Take pictures in the fading light at guinea hour.There’s the guineas grazing in colour-coded groups.There’s the chicks that slipped out today, quite proud of themselves. Nosey on the left. They’re pretty good about following the guineas back in, when they call it a night. The little barred rock again. I’m with you, right? I’m the right colour! Oooh, can I come out?! The small chickens are so cute. They’re cute right up until they’re suddenly big burly roosters swaggering around. They spend a great deal of their juvenile lives independent of their mothers. Months. They have so much growing yet to do when they strike off on their own, but their sibling bonds (the chicks they shared a nest with) seem to stay really important until full adulthood.
Today was a big sun bathing day, warm in the greenhouse, chicken legs stuck out everywhere.
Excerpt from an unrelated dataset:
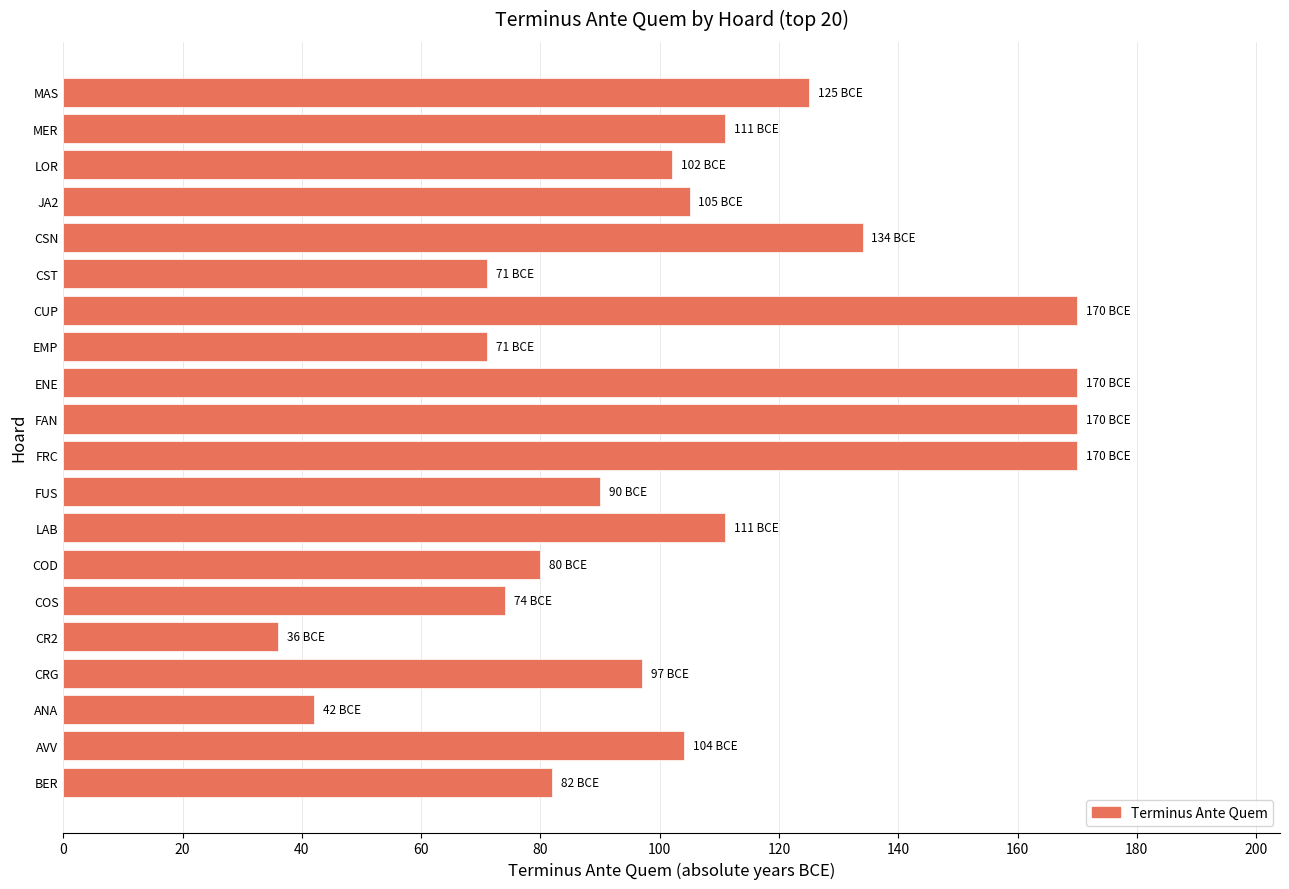

How many categories are shown in the chart?

20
It’s very quiet when it’s warm. The birds are all flopped out, dozing. Too sedate to squabble. Tomorrow, rain.
I made fudge, which is awesome because it involves vats of melted chocolate:Also worked, as usual, and felled some more of the ugly buckthorn forest. Is the glass half full or empty? I can look around after two tanks of gas burned and see little difference, or I can go Yeah, two more tanks of gas … spent cutting down an invasive so regeneratively powerful I might start calling them Triffids. I have to do that in the morning in order to feel any accomplishment about it. When the snow comes, I think that’s when the amount of land I’ve cleared of the beastly GLB this fall, a fraction of the infection, will actually look like something. Here’s hoping.
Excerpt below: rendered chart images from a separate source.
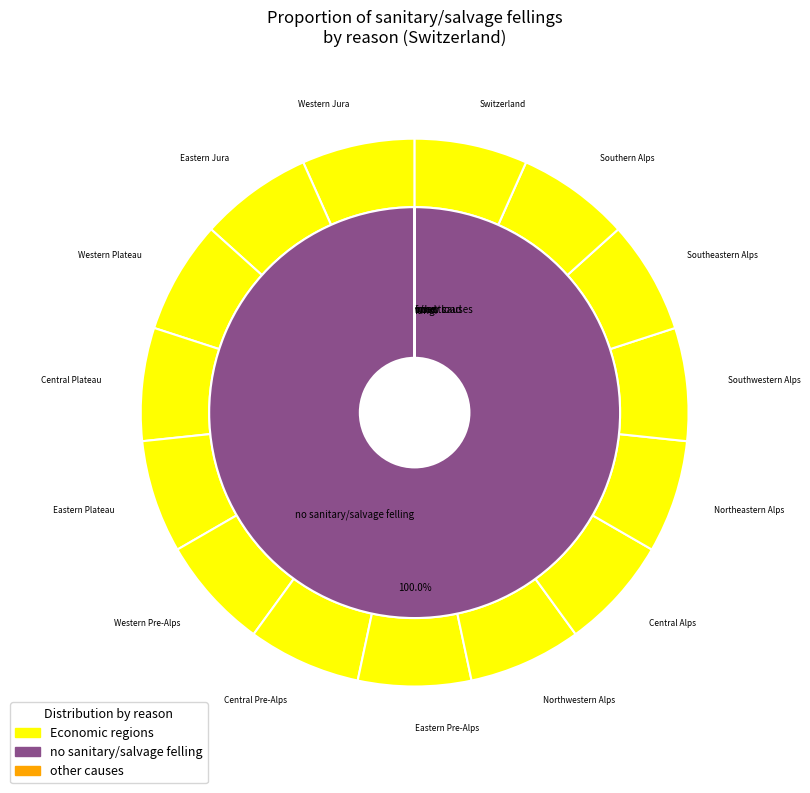

Is it true that insects is 0% of the pie?

True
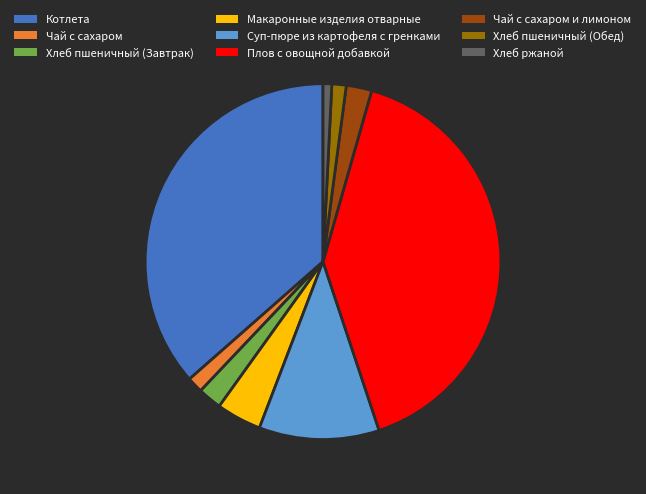

Is the sum of Хлеб пшеничный (Обед) and Котлета greater than half?

No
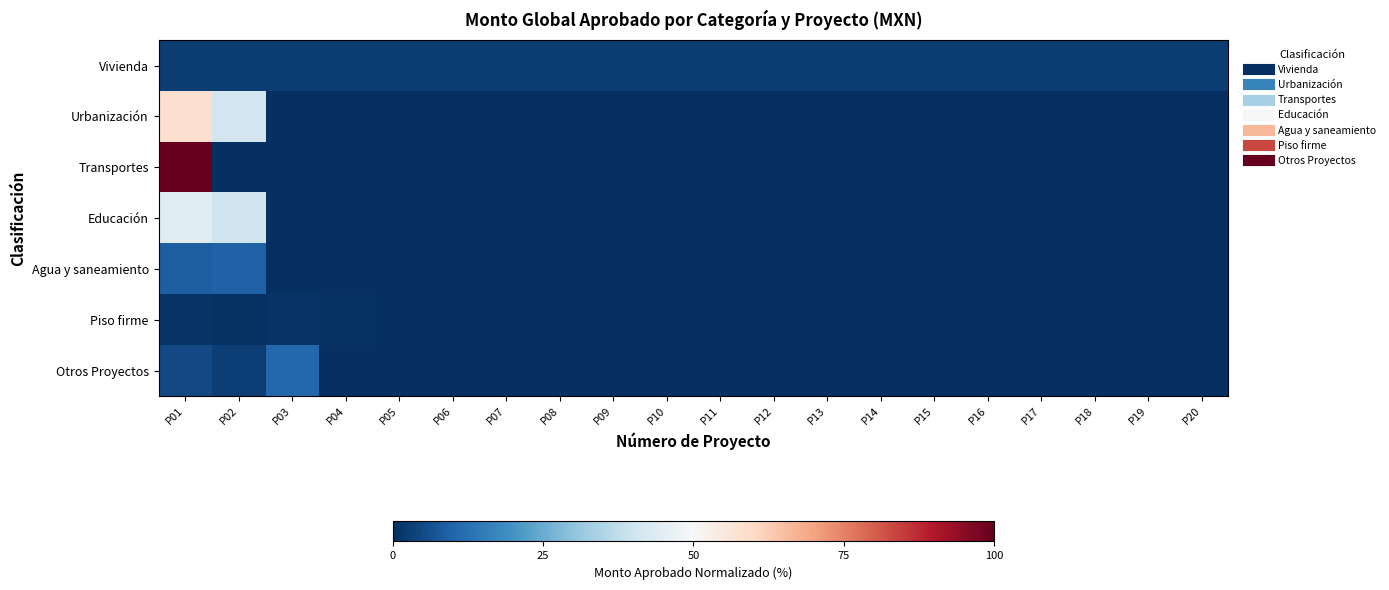

At how many categories does at least one series exceed 58?

1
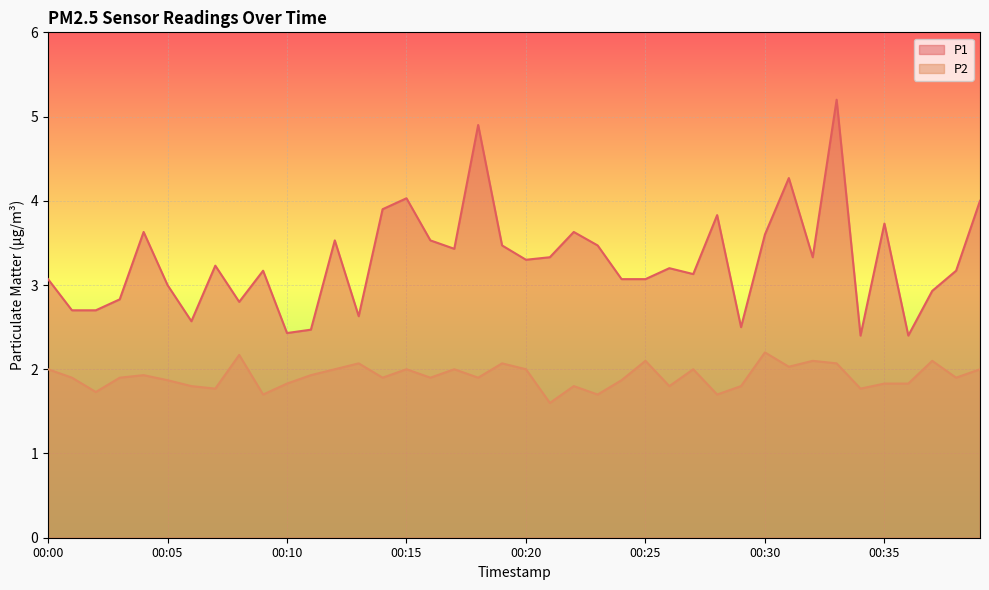

Reading left to right, what are all the values shown in this chart?

P1: 3.1	2.7	2.7	2.8	3.6	3.0	2.6	3.2	2.8	3.2	2.4	2.5	3.5	2.6	3.9	4.0	3.5	3.4	4.9	3.5	3.3	3.3	3.6	3.5	3.1	3.1	3.2	3.1	3.8	2.5	3.6	4.3	3.3	5.2	2.4	3.7	2.4	2.9	3.2	4.0
P2: 2.0	1.9	1.7	1.9	1.9	1.9	1.8	1.8	2.2	1.7	1.8	1.9	2.0	2.1	1.9	2.0	1.9	2.0	1.9	2.1	2.0	1.6	1.8	1.7	1.9	2.1	1.8	2.0	1.7	1.8	2.2	2.0	2.1	2.1	1.8	1.8	1.8	2.1	1.9	2.0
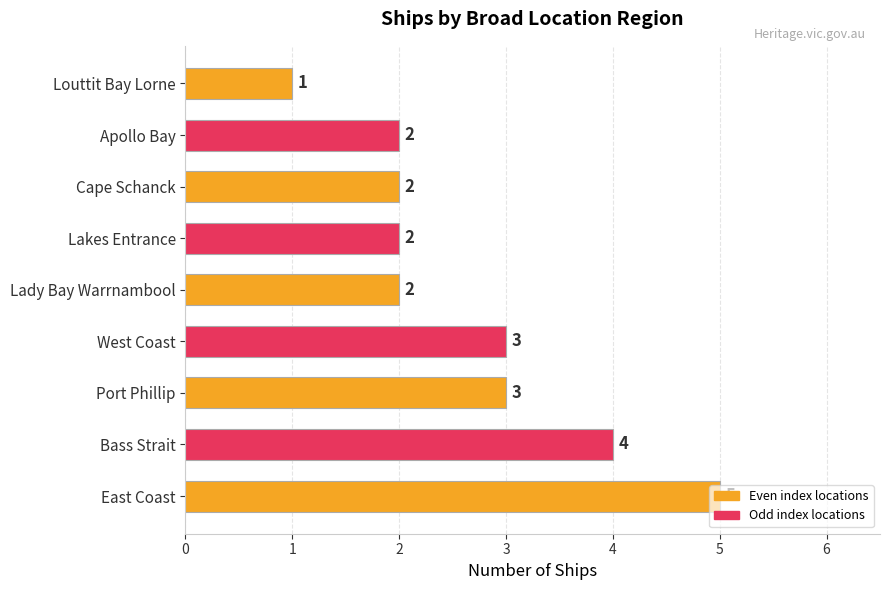

How many values are between 2 and 3?

6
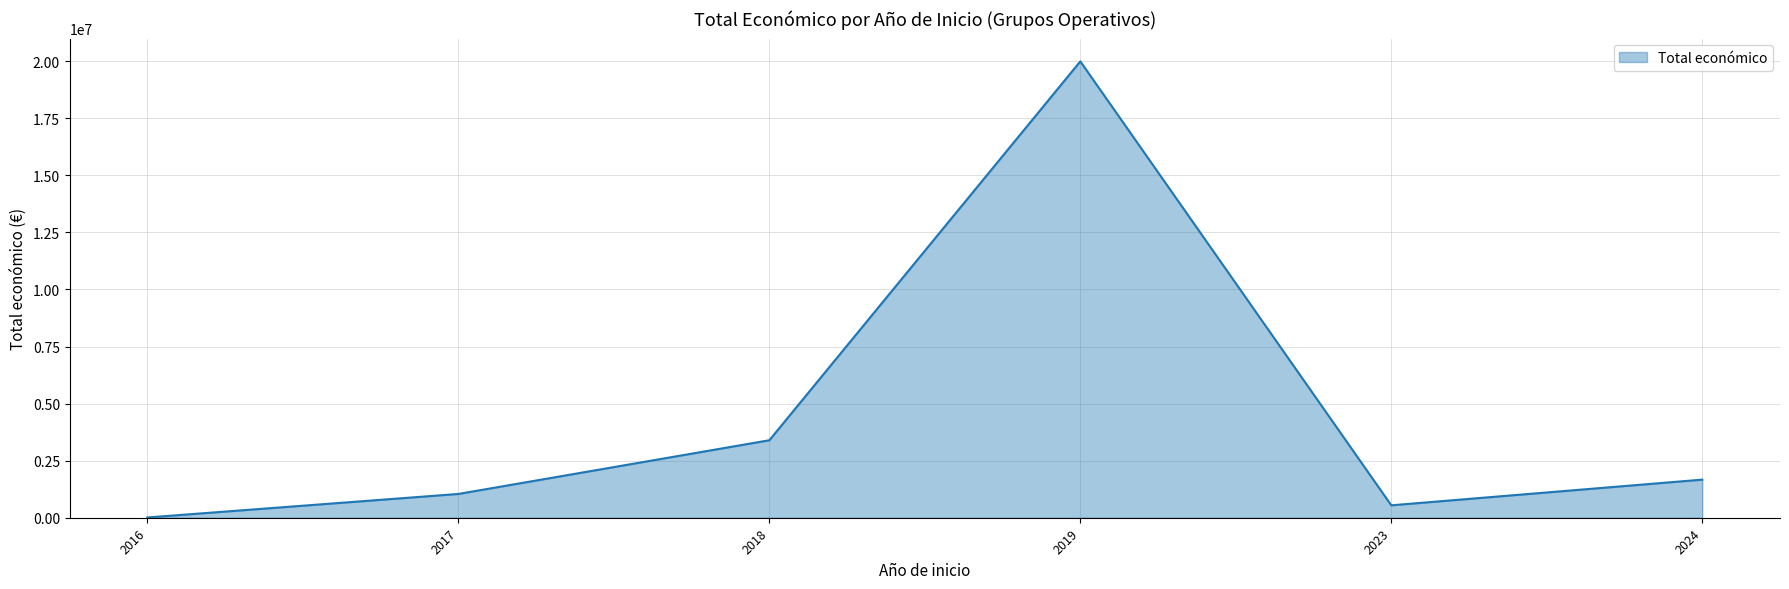

Rank the categories by value from lowest to highest.

2016, 2023, 2017, 2024, 2018, 2019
The guineas haven’t had their evening graze for a couple of days due to rain, and I let them out a touch early. (Time change! What time is it? Old time or new time?)Perchick shot out along with the guineas. That’s a Cheeks move, to get in the middle of the guinea crowd and run where they’re going. Can’t see me! Guinea speed is a dead run for a chicken.I wouldn’t mind some grass too.Then a few other chickens squeezed out.What’s going on out here?
That little Whitey is an escape artist. It came out for a graze once and ended up spending the night outside, luckily alive. Sure enough, I looked at closing time, couldn’t find him, figured he was already in, then he reappeared 10 mins later in the corn stalks.Then there’s this one. I’m FREEEEE!Perchick stuck real close to the guinea flock. Even with me looming over them on bobcat watch, they seem nervous outside. It’s such a weird thing that the guineas are colour segregationists, but the grey (pearls) don’t get along with the white/buffs. They are aggressive and unkind to the non-grey ones. The whites sleep on a separate perch now, and get attacked. The greys are all cliqued up. So strange! Even though the guineas move like a school of fish and are all attached by invisible elastic bands that stretch but then sproing back, the whites are distinct outsiders, constantly being forced away from the core of the flock. They’ll have to go to their own white-only home.Back inside, the guineas are ready to go to bed but the chicks are hogging their stairs. The laundry rack is exceedingly popular, all day.
I’m worried about this buff guinea. It tends to lie around, in corners by itself. Knowing how they can act like that at noon and be dead by two, it’s worrisome, but perhaps it’s just avoiding the prejudice. It’s been a couple days and is still fine.